(Beginning of WORKING DATA)

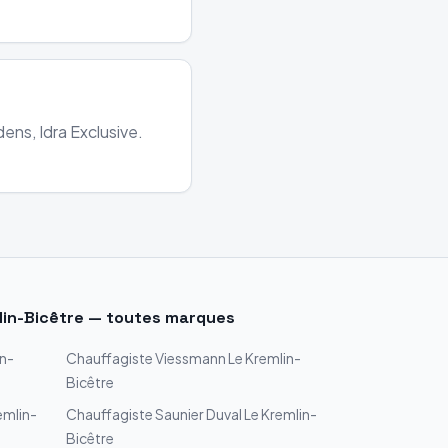
ens, Idra Exclusive.
lin-Bicêtre
— toutes marques
in-
Chauffagiste
Viessmann
Le Kremlin-
Bicêtre
emlin-
Chauffagiste
Saunier Duval
Le Kremlin-
Bicêtre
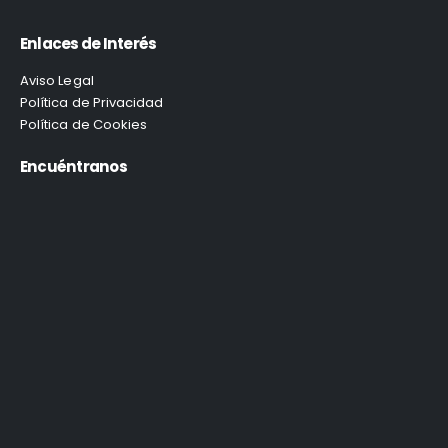
Enlaces de Interés
Aviso Legal
Política de Privacidad
Política de Cookies
Encuéntranos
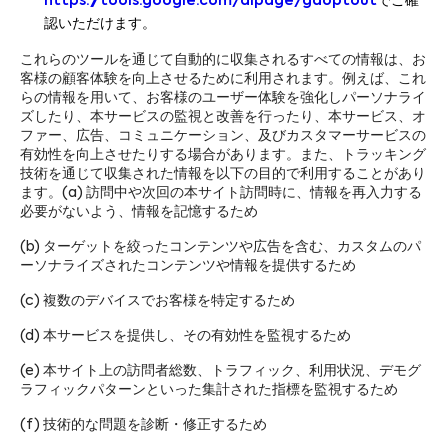
https://tools.google.com/dlpage/gaoptout
でご確
認いただけます。
これらのツールを通じて自動的に収集されるすべての情報は、お
客様の顧客体験を向上させるために利用されます。例えば、これ
らの情報を用いて、お客様のユーザー体験を強化しパーソナライ
ズしたり、本サービスの監視と改善を行ったり、本サービス、オ
ファー、広告、コミュニケーション、及びカスタマーサービスの
有効性を向上させたりする場合があります。また、トラッキング
技術を通じて収集された情報を以下の目的で利用することがあり
ます。(a) 訪問中や次回の本サイト訪問時に、情報を再入力する
必要がないよう、情報を記憶するため
(b) ターゲットを絞ったコンテンツや広告を含む、カスタムのパ
ーソナライズされたコンテンツや情報を提供するため
(c) 複数のデバイスでお客様を特定するため
(d) 本サービスを提供し、その有効性を監視するため
(e) 本サイト上の訪問者総数、トラフィック、利用状況、デモグ
ラフィックパターンといった集計された指標を監視するため
(f) 技術的な問題を診断・修正するため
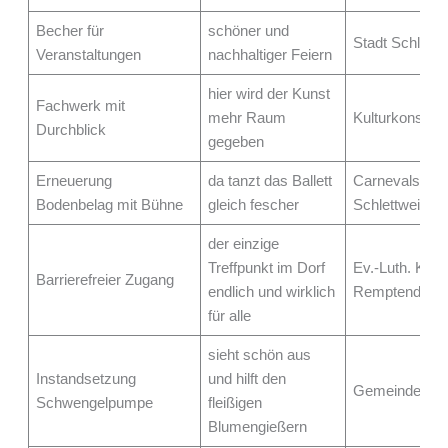
Becher für
schöner und
Stadt Schleiz
Veranstaltungen
nachhaltiger Feiern
hier wird der Kunst
Fachwerk mit
mehr Raum
Kulturkonsum 
Durchblick
gegeben
Erneuerung
da tanzt das Ballett
Carnevalsclub
Bodenbelag mit Bühne
gleich fescher
Schlettwein e.
der einzige
Treffpunkt im Dorf
Ev.-Luth. Kir
Barrierefreier Zugang
endlich und wirklich
Remptendorf
für alle
sieht schön aus
Instandsetzung
und hilft den
Gemeinde Sol
Schwengelpumpe
fleißigen
Blumengießern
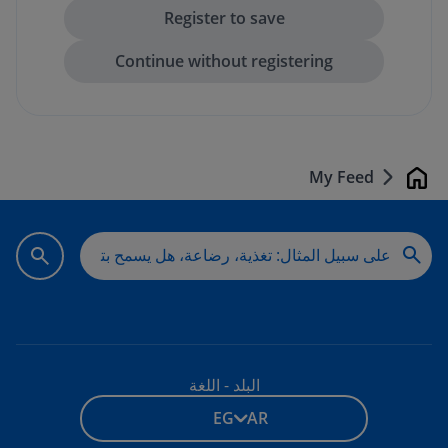
My Feed
بيت
البلد - اللغة
EG - AR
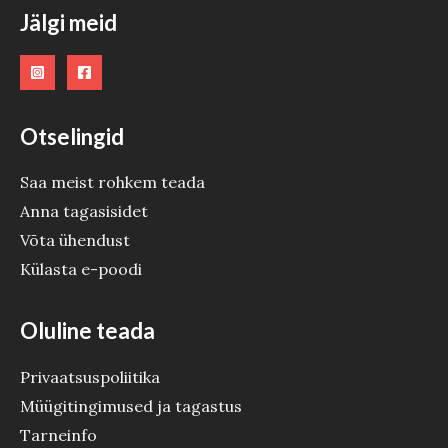
O
Jälgi meid
D
E
Otselingid
Saa meist rohkem teada
Anna tagasisidet
Võta ühendust
Külasta e-poodi
Oluline teada
Privaatsuspoliitika
Müügitingimused ja tagastus
Tarneinfo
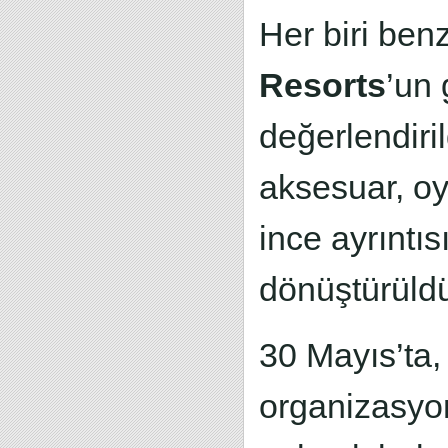
Her biri ben
Resorts
’un 
değerlendiri
aksesuar, oyu
ince ayrıntı
dönüştürüld
30 Mayıs’ta, 
organizasyonl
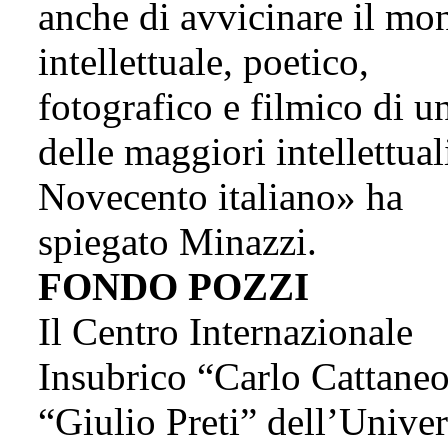
anche di avvicinare il mo
intellettuale, poetico,
fotografico e filmico di u
delle maggiori intellettual
Novecento italiano» ha
spiegato Minazzi.
FONDO POZZI
Il Centro Internazionale
Insubrico “Carlo Cattaneo
“Giulio Preti” dell’Univer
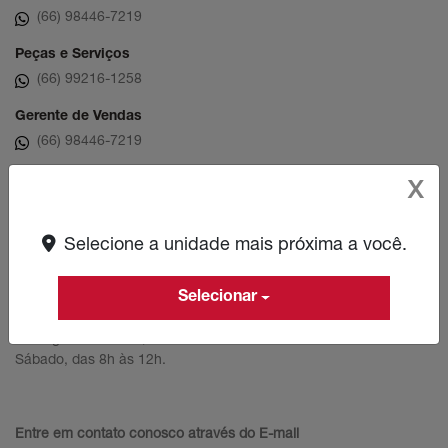
(66) 98446-7219
Peças e Serviços
(66) 99216-1258
Gerente de Vendas
(66) 98446-7219
Gerente de Peças
X
(94) 99183-6865
Gerente de Serviços
Selecione a unidade mais próxima a você.
(94) 99183-6865
Selecionar
Showroom
De segunda a sexta, das 8h às 18h.
Sábado, das 8h às 12h.
Entre em contato conosco através do E-mail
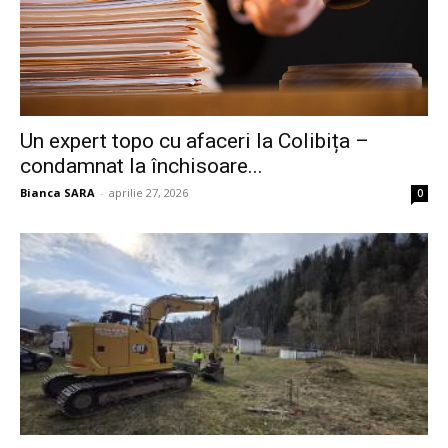
Un expert topo cu afaceri la Colibița –
condamnat la închisoare...
Bianca SARA
-
aprilie 27, 2026
0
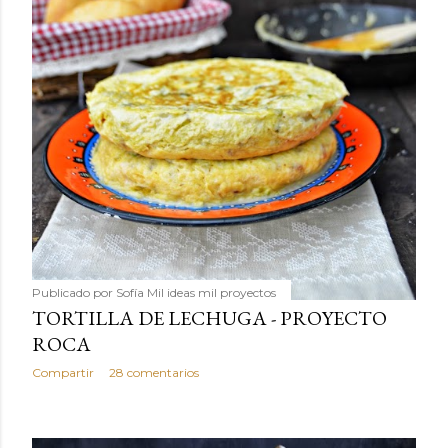
Publicado por
Sofía Mil ideas mil proyectos
TORTILLA DE LECHUGA - PROYECTO
ROCA
Compartir
28 comentarios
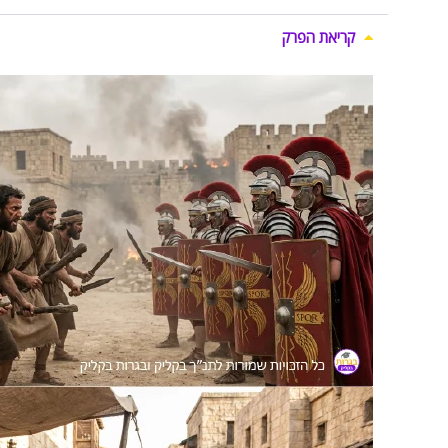
קריאת הפרק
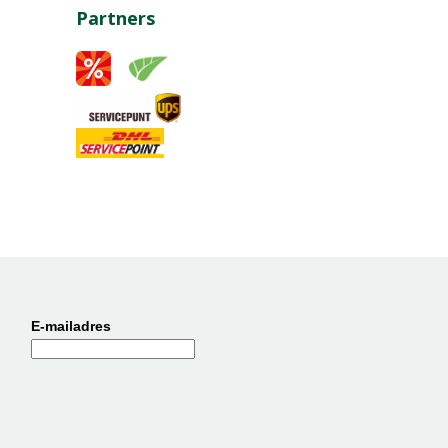
Partners
E-mailadres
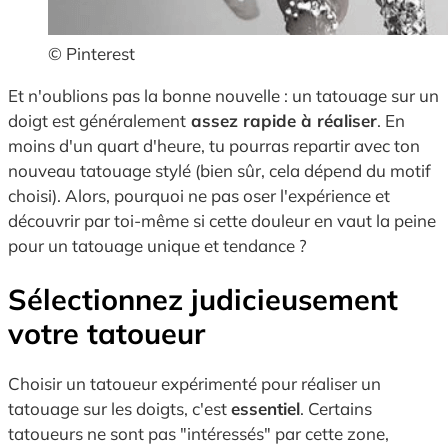
© Pinterest
Et n'oublions pas la bonne nouvelle : un tatouage sur un
doigt est généralement
assez rapide à réaliser
. En
moins d'un quart d'heure, tu pourras repartir avec ton
nouveau tatouage stylé (bien sûr, cela dépend du motif
choisi). Alors, pourquoi ne pas oser l'expérience et
découvrir par toi-même si cette douleur en vaut la peine
pour un tatouage unique et tendance ?
Sélectionnez judicieusement
votre tatoueur
Choisir un tatoueur expérimenté pour réaliser un
tatouage sur les doigts, c'est
essentiel
. Certains
tatoueurs ne sont pas "intéressés" par cette zone,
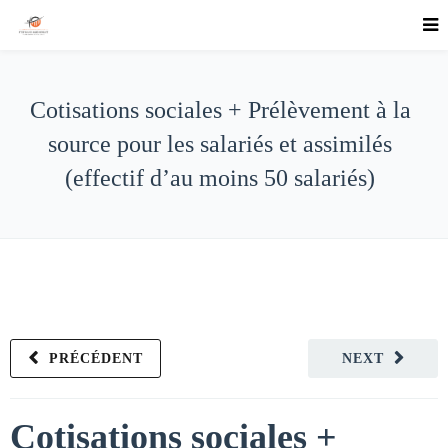
Cotisations sociales + Prélèvement à la
source pour les salariés et assimilés
(effectif d’au moins 50 salariés)
PRÉCÉDENT
NEXT
Cotisations sociales +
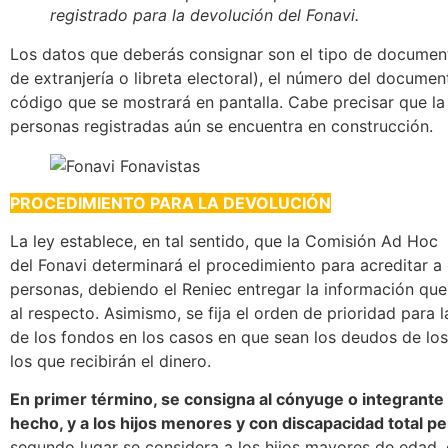
registrado para la devolución del Fonavi.
Los datos que deberás consignar son el tipo de document
de extranjería o libreta electoral), el número del document
código que se mostrará en pantalla. Cabe precisar que la l
personas registradas aún se encuentra en construcción.
PROCEDIMIENTO PARA LA DEVOLUCIÓN
La ley establece, en tal sentido, que la Comisión Ad Hoc
del Fonavi determinará el procedimiento para acreditar a
personas, debiendo el Reniec entregar la información que 
al respecto. Asimismo, se fija el orden de prioridad para 
de los fondos en los casos en que sean los deudos de lo
los que recibirán el dinero.
En primer término, se consigna al cónyuge o integrante 
hecho, y a los hijos menores y con discapacidad total 
segundo lugar se considera a los hijos mayores de edad, 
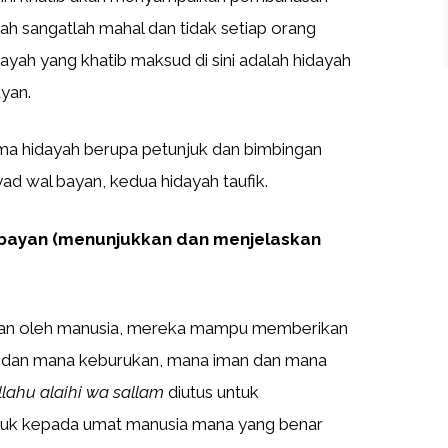
yah sangatlah mahal dan tidak setiap orang
yah yang khatib maksud di sini adalah hidayah
ayan.
ma hidayah berupa petunjuk dan bimbingan
syad wal bayan, kedua hidayah taufik.
 bayan (menunjukkan dan menjelaskan
ukan oleh manusia, mereka mampu memberikan
n dan mana keburukan, mana iman dan mana
llahu alaihi wa sallam
diutus untuk
juk kepada umat manusia mana yang benar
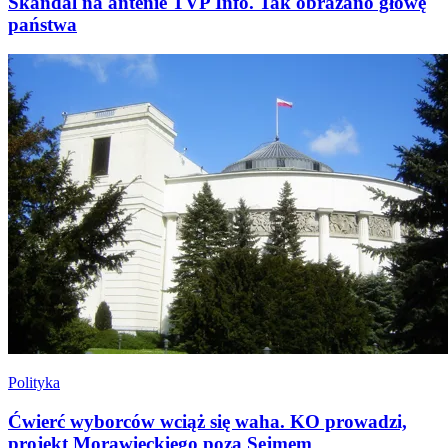
Skandal na antenie TVP Info. Tak obrażano głowę
państwa
Polityka
Ćwierć wyborców wciąż się waha. KO prowadzi,
projekt Morawieckiego poza Sejmem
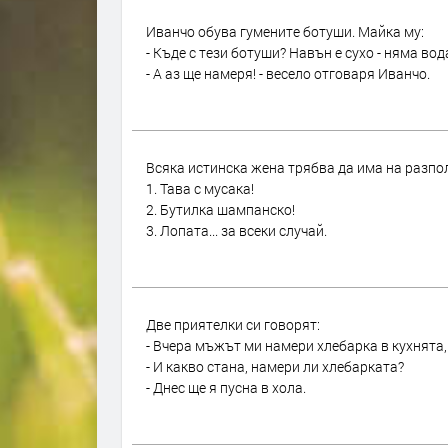
Иванчо обува гумените ботуши. Майка му:
- Къде с тези ботуши? Навън е сухо - няма вод
- А аз ще намеря! - весело отговаря Иванчо.
Всяка истинска жена трябва да има на разпо
1. Тава с мусака!
2. Бутилка шампанско!
3. Лопата... за всеки случай.
Две приятелки си говорят:
- Вчера мъжът ми намери хлебарка в кухнята,
- И какво стана, намери ли хлебарката?
- Днес ще я пусна в хола.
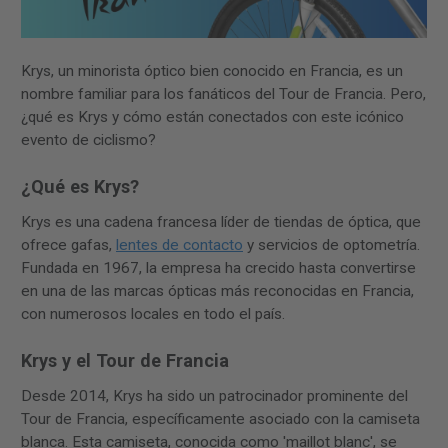
Krys, un minorista óptico bien conocido en Francia, es un
nombre familiar para los fanáticos del Tour de Francia. Pero,
¿qué es Krys y cómo están conectados con este icónico
evento de ciclismo?
¿Qué es Krys?
Krys es una cadena francesa líder de tiendas de óptica, que
ofrece gafas,
lentes de contacto
y servicios de optometría.
Fundada en 1967, la empresa ha crecido hasta convertirse
en una de las marcas ópticas más reconocidas en Francia,
con numerosos locales en todo el país.
Krys y el Tour de Francia
Desde 2014, Krys ha sido un patrocinador prominente del
Tour de Francia, específicamente asociado con la camiseta
blanca. Esta camiseta, conocida como 'maillot blanc', se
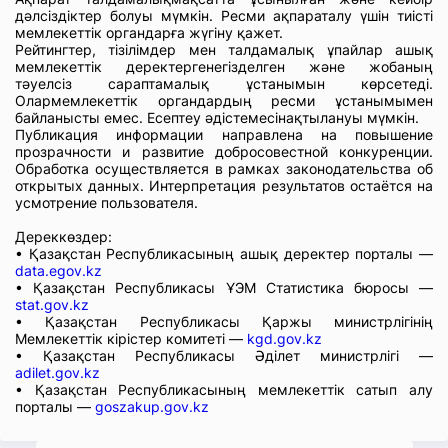
дәлсіздіктер болуы мүмкін. Ресми ақпараталу үшін тиісті
мемлекеттік органдарға жүгіну қажет.
Рейтингтер, тізілімдер мен талдамалық ұпайлар ашық
мемлекеттік деректергенегізделген және жобаның
тәуелсіз сараптамалық ұстанымын көрсетеді.
Олармемлекеттік органдардың ресми ұстанымымен
байланысты емес. Есептеу әдістемесінақтылануы мүмкін.
Публикация информации направлена на повышение
прозрачности и развитие добросовестной конкуренции.
Обработка осуществляется в рамках законодательства об
открытых данных. Интерпретация результатов остаётся на
усмотрение пользователя.
Дереккөздер:
• Қазақстан Республикасының ашық деректер порталы —
data.egov.kz
• Қазақстан Республикасы ҰЭМ Статистика бюросы —
stat.gov.kz
• Қазақстан Республикасы Қаржы министрлігінің
Мемлекеттік кірістер комитеті —
kgd.gov.kz
• Қазақстан Республикасы Әділет министрлігі —
adilet.gov.kz
• Қазақстан Республикасының мемлекеттік сатып алу
порталы —
goszakup.gov.kz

(End of WORKING DATA)

### ACTIVITY:
Collect each line from the items above that contains the word "personas".

### ANSWER FOR THE TASK:
personas registradas aún se encuentra en construcción.
personas, debiendo el Reniec entregar la información que 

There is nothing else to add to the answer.